Often he will not have time to search at that time so he will enter an option for to be determined later. Each time he makes this choice, there will be a fresh code created (a fresh GUID) as a placeholder for this undefined task. I imagine work rules that will require the worker to resolve each of these before the end of his day. When he updates a previously undefined task, there will be a mapping entry to translate the freshly created code to the code in the standardized list. Alternatively, he may find no suitable description and provide his own description for this newly created code. The supervisor or other higher authorities may work with him to map this to an appropriate existing code or submit his option as a new code for everyone else to use.
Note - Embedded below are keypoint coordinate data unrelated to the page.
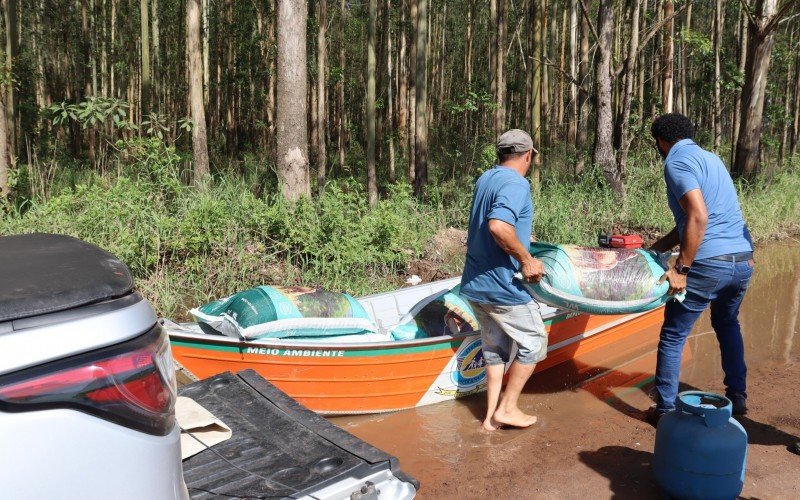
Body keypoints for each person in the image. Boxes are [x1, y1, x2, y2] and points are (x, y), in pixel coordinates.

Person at [647, 113, 755, 425]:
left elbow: (698, 217)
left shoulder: (675, 162)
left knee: (673, 334)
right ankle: (737, 395)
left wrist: (681, 267)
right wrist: (655, 249)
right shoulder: (712, 159)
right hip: (742, 260)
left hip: (707, 265)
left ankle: (665, 409)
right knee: (727, 324)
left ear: (662, 141)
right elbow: (690, 223)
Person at [460, 129, 547, 432]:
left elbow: (493, 224)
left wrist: (522, 240)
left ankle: (489, 418)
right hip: (502, 286)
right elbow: (498, 226)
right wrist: (527, 259)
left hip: (475, 284)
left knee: (494, 349)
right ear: (527, 156)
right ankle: (507, 409)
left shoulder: (487, 177)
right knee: (534, 343)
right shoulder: (516, 183)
Unlike the ICD-10 codes, the keys in this system will not have any human-recognizable information in the key itself. Instead the key will reference a record involving multiple columns (or dimensions) to associate the code with closely related codes. Analysis of this data will use the columns (not the keys) for queries about different activities.
Although the ICD-10 codes for medical diagnosis cover over 90,000 different codes, these codes could be enumerated in advanced based on extensive historical records of medical diagnosis. Even with this number, as I mentioned above, there are many option for “not otherwise specified” subcategories.
I would expect that coding for government work activities to result in at least as many different codes but with the disadvantage that we have no prior record of what these activities might be. Adopting a coding approach that inherently allows for dynamically growing list of activities will permit us to eventually accumulate a useful separation of codes to define the range of work products performed by government workers. Also, this can allow us to implement this much faster than than the 10 years it took to design the ICD-10 standard and the 20 years it has taken to adopt it.
We have an immediate need to provide better public visibility into the activities of government staff. Adopting a flexible GUID-based coding scheme for government work products can permit a rapid implementation of this requirement.